◆ SHORT EXERCISE A:
From the excerpt on foreign aid, print the passage that starts with "That is an incredibly" and goes on through "funding for Ukraine.".
◆ SHORT EXERCISE B:
In the excerpt on foreign aid, what kind of assistance does the speaker say the bill would not give a single dollar of to civilians in Gaza?
═══ EXCERPT PROVIDED
Let's not forget, it is not just big-name allies and adversaries we
are talking about here; there are many smaller but no less important
countries that are watching. Some are in critical regions, facing
historic decisions about the paths and partnerships they will pursue in
the years ahead, and they are wondering, is the United States a
reliable partner? We have to put those concerns to rest with a strong
package that shows that our commitment to our allies and to standing up
to dictators is ironclad.
That is what is at stake here--not just our allies in Ukraine, who
are at a key moment in their battle to protect their sovereignty, not
just our deterrence to adversaries like Putin and other dictators who
would trample democracy if given the chance, but our very credibility
on the world stage.
We have to respond to all these crises or we are telling the world:
Don't count on America. We are at capacity.
That is an incredibly dangerous message to send, especially at such a
critical moment. It should be unthinkable.
I appreciate my colleague's urgency to get aid to Israel, but this is
a deeply flawed way to deliver it. This bill would not provide a single
dollar in desperately needed humanitarian assistance to civilians in
Gaza and elsewhere, and it would not address the urgent need to extend
funding for Ukraine.
There are civilians in Ukraine right now who are suffering and have
been for months. There is also an enemy in Ukraine who is on the march
and is just waiting for an opening to gain the upper hand.
We have been discussing the aid for our allies in Ukraine for much
longer than aid for Israel, which is also urgently needed, and we have
already been delayed here for too long. To force Ukraine to wait or to
withhold future aid is to abandon an ally, surrender to a dictator, and
invite more chaos around the world.
We cannot leave Ukraine behind, nor can we fail to deliver
humanitarian assistance before the humanitarian crisis in Gaza devolves
further into hopelessness that can worsen the threats we are already
facing.
At this critical moment, it is not just the right thing to do, it is
essential to our national security interests to help promote stability
and security. That same logic applies to other investments as well,
like supporting our allies in the Indo-Pacific. Invest in stability so
we avoid paying for chaos.
══════
═══ RECORDED INFORMATION
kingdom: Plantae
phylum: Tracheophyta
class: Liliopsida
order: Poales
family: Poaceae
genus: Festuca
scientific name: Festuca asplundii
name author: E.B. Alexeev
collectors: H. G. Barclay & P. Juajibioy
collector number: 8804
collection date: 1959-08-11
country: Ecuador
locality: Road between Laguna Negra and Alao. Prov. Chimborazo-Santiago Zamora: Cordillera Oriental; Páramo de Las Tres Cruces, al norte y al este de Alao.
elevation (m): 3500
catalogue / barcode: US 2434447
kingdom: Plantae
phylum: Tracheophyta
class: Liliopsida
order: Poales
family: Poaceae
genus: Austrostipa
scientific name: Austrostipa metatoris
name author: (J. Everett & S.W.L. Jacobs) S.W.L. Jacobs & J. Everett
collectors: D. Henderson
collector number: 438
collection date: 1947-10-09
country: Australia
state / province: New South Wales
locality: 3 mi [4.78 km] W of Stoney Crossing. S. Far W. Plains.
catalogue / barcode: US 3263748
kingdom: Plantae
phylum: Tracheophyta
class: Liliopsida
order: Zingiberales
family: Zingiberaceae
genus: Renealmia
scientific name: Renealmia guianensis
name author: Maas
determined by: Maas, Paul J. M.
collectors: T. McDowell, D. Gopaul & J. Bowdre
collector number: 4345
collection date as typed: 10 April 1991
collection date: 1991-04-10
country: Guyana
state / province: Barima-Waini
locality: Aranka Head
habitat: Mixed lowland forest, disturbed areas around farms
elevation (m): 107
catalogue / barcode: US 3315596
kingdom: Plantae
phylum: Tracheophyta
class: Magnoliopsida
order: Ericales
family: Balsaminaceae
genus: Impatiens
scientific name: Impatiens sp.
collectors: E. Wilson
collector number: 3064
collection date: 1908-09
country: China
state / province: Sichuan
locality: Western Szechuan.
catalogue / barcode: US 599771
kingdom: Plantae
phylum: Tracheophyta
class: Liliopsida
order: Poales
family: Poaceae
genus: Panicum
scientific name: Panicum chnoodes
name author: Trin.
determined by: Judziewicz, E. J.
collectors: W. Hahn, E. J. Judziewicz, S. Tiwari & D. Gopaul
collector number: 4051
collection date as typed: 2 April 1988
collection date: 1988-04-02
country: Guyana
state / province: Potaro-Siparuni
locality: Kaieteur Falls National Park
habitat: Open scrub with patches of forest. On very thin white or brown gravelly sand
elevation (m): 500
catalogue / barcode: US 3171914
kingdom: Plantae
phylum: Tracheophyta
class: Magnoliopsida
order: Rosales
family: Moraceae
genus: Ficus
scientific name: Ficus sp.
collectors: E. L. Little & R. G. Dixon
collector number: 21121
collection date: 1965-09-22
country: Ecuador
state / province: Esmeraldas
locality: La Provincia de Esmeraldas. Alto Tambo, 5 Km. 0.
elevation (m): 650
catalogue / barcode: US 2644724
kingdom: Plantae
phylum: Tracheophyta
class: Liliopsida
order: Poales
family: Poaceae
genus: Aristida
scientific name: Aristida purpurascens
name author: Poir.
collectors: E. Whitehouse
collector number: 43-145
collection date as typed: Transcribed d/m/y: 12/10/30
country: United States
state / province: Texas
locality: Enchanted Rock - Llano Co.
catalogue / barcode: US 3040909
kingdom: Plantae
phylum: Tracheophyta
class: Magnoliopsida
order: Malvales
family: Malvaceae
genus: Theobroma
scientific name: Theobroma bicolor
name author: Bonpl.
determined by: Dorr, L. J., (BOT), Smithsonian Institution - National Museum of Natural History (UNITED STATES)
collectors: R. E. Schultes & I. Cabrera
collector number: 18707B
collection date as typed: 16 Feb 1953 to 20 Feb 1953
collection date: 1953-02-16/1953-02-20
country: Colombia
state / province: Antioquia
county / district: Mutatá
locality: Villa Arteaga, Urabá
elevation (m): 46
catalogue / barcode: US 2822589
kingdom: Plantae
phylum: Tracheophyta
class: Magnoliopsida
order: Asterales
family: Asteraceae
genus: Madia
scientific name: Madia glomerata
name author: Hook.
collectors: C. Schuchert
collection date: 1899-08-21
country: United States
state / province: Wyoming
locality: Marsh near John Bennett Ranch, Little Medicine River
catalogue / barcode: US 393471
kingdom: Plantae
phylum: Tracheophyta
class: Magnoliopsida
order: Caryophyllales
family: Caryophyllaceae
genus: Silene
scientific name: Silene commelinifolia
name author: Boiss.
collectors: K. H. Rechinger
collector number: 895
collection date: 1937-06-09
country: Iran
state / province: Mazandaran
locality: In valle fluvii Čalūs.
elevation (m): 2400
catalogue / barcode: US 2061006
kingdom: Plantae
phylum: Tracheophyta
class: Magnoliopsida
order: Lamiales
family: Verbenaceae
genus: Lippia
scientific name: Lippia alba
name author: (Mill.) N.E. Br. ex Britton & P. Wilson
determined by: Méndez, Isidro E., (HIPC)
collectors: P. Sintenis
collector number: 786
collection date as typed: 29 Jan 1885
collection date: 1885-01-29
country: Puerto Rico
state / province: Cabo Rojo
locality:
══════
◆ REPLY A:
That is an incredibly dangerous message to send, especially at such a
critical moment. It should be unthinkable.
I appreciate my colleague's urgency to get aid to Israel, but this is
a deeply flawed way to deliver it. This bill would not provide a single
dollar in desperately needed humanitarian assistance to civilians in
Gaza and elsewhere, and it would not address the urgent need to extend
funding for Ukraine.

◆ REPLY B:
Desperately needed humanitarian assistance.